Saved data entries
◆ ◆ ◆

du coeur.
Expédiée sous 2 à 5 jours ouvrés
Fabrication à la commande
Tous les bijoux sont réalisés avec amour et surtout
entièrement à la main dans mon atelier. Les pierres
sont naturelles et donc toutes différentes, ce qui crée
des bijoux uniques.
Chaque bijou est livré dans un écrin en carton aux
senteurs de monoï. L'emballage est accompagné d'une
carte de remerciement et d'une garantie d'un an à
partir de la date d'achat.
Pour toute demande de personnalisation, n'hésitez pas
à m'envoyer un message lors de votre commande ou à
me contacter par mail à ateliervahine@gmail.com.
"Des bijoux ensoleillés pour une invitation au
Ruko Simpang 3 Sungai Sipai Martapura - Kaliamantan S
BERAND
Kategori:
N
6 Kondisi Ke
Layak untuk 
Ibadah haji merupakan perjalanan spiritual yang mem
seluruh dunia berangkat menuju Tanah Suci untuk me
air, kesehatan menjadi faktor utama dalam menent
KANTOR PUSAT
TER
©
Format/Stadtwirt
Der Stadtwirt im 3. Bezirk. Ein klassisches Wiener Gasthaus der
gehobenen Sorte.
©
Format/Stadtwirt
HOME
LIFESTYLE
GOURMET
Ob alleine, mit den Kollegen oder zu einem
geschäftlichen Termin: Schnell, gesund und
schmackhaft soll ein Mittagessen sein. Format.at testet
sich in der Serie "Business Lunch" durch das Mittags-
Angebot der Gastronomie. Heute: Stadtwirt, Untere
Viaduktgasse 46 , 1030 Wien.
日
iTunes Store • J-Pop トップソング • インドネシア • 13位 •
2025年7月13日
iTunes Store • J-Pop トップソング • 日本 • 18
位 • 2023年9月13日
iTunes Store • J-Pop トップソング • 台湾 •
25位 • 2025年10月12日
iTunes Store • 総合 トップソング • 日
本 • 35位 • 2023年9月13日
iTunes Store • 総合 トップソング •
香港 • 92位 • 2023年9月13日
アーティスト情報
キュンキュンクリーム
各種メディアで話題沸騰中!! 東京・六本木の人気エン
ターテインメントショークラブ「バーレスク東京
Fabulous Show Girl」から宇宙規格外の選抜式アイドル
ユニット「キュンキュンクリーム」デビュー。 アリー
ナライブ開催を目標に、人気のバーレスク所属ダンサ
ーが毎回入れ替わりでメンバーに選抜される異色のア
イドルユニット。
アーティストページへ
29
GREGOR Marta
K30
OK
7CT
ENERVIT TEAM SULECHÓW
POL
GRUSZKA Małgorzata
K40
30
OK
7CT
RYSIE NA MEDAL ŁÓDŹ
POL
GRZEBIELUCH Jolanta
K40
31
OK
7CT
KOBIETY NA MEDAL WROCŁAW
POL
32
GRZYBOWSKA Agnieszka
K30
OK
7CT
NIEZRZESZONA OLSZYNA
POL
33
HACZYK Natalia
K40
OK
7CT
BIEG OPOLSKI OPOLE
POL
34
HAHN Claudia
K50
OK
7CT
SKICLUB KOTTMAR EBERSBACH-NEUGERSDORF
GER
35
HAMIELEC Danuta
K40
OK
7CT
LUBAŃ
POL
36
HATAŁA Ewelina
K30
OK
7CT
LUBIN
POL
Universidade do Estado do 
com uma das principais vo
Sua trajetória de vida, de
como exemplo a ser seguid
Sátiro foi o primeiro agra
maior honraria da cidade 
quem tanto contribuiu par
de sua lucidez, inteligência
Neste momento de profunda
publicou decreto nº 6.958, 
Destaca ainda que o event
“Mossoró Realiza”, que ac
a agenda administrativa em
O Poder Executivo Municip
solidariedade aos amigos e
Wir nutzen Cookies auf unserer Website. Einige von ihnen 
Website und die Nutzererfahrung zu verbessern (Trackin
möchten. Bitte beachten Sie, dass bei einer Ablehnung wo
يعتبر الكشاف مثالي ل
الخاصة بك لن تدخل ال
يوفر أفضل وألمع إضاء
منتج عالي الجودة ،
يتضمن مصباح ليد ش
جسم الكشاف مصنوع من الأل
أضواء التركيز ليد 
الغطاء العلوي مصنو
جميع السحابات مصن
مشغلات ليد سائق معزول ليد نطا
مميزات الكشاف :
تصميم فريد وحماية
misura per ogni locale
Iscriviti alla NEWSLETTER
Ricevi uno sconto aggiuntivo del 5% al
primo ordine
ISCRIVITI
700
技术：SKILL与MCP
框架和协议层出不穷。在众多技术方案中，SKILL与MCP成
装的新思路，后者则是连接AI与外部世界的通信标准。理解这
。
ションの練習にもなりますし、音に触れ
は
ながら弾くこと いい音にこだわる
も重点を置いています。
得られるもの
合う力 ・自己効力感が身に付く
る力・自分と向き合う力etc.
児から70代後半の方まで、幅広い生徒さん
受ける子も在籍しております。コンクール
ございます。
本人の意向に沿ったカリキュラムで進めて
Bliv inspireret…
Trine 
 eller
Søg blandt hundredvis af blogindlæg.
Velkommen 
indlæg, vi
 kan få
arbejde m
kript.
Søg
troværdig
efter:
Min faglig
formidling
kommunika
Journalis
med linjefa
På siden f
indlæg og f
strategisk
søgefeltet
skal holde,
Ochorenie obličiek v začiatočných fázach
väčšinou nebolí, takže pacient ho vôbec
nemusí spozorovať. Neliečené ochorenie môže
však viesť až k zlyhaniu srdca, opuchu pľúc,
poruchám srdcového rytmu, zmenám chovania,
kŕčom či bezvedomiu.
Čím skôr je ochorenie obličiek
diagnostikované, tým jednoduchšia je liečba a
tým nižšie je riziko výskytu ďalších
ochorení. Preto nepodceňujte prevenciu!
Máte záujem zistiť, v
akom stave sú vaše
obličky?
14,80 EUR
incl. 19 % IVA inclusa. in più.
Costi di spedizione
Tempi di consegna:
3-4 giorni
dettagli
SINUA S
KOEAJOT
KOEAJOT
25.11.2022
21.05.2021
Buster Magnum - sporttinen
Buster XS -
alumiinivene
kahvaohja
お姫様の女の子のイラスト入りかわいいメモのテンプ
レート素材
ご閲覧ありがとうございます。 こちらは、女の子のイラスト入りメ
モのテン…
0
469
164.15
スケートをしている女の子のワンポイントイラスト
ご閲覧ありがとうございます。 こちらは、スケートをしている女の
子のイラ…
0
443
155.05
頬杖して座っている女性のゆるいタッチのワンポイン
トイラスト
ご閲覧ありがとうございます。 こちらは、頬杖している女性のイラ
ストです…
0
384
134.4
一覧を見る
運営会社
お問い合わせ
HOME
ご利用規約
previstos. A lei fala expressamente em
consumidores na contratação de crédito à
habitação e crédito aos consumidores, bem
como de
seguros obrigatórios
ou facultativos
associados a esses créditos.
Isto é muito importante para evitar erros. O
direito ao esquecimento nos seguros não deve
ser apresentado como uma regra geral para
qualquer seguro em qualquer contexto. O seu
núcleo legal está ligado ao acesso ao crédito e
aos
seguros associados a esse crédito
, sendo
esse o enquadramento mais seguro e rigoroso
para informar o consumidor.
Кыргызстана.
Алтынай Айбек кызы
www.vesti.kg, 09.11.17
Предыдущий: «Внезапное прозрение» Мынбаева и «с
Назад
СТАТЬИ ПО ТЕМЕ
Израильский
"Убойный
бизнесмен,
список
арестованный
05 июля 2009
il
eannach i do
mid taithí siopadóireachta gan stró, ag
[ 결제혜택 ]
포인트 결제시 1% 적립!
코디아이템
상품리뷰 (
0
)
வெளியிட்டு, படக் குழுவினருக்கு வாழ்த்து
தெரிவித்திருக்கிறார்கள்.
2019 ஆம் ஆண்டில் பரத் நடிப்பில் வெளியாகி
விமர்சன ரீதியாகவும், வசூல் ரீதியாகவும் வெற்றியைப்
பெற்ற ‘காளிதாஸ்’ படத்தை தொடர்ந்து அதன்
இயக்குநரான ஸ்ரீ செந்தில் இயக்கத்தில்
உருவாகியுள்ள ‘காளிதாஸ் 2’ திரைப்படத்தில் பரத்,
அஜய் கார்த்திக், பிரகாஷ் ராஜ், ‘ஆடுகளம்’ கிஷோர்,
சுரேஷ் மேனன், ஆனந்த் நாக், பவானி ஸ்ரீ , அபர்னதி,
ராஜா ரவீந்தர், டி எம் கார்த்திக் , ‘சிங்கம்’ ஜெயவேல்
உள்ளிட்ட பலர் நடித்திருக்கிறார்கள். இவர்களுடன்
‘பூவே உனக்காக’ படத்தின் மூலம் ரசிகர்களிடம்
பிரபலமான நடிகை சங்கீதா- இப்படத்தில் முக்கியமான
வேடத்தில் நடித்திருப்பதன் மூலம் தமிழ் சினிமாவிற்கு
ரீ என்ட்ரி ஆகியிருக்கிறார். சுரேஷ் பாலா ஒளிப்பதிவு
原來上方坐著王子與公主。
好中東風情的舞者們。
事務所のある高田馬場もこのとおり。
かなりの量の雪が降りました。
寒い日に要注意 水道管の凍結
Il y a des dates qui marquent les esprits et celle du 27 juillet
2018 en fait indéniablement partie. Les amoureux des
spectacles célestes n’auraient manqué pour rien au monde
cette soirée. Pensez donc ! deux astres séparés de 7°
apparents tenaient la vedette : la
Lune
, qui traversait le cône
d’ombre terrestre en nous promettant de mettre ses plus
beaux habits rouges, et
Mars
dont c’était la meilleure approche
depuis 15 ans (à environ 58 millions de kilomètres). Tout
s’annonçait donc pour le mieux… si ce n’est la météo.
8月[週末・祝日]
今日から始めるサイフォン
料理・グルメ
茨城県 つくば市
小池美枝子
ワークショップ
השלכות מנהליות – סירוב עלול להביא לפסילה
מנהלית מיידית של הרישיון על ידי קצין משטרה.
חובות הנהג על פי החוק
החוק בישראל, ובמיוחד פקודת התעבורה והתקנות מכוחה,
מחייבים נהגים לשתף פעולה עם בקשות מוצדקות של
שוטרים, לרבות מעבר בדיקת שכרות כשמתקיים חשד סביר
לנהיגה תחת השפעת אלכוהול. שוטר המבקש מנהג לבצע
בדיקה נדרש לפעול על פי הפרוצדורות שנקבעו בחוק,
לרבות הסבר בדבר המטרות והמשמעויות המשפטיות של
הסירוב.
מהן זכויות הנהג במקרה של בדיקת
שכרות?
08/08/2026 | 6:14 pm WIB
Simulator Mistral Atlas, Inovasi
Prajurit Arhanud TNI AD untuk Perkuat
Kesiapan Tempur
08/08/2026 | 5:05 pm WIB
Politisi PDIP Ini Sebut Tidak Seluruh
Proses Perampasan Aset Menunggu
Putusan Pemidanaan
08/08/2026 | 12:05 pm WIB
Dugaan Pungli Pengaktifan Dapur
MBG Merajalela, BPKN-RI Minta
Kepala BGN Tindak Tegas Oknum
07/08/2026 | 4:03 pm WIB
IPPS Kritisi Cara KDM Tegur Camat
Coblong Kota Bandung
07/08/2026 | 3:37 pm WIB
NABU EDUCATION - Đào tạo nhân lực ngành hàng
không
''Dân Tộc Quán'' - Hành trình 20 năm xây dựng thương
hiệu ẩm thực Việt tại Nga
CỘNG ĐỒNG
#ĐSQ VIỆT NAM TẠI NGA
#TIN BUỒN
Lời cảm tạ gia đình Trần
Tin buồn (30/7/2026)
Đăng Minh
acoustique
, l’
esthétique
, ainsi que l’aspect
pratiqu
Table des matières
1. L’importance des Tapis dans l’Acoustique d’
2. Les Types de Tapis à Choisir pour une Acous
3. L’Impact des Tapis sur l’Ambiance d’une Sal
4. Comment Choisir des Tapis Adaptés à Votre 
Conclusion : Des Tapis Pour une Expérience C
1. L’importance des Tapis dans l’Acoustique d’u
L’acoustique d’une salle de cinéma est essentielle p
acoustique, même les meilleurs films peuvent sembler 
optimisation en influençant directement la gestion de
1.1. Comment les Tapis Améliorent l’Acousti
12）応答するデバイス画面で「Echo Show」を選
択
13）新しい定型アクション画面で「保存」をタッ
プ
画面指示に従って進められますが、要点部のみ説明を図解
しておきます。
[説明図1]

◆ ◆ ◆

■ WHAT TO PRODUCE
Copy, please, every line from the start of the entries down to the line that holds "carte de remerciement", with both of those lines included and no others.

■ EXERCISE RESULT
du coeur.
Expédiée sous 2 à 5 jours ouvrés
Fabrication à la commande
Tous les bijoux sont réalisés avec amour et surtout
entièrement à la main dans mon atelier. Les pierres
sont naturelles et donc toutes différentes, ce qui crée
des bijoux uniques.
Chaque bijou est livré dans un écrin en carton aux
senteurs de monoï. L'emballage est accompagné d'une
carte de remerciement et d'une garantie d'un an à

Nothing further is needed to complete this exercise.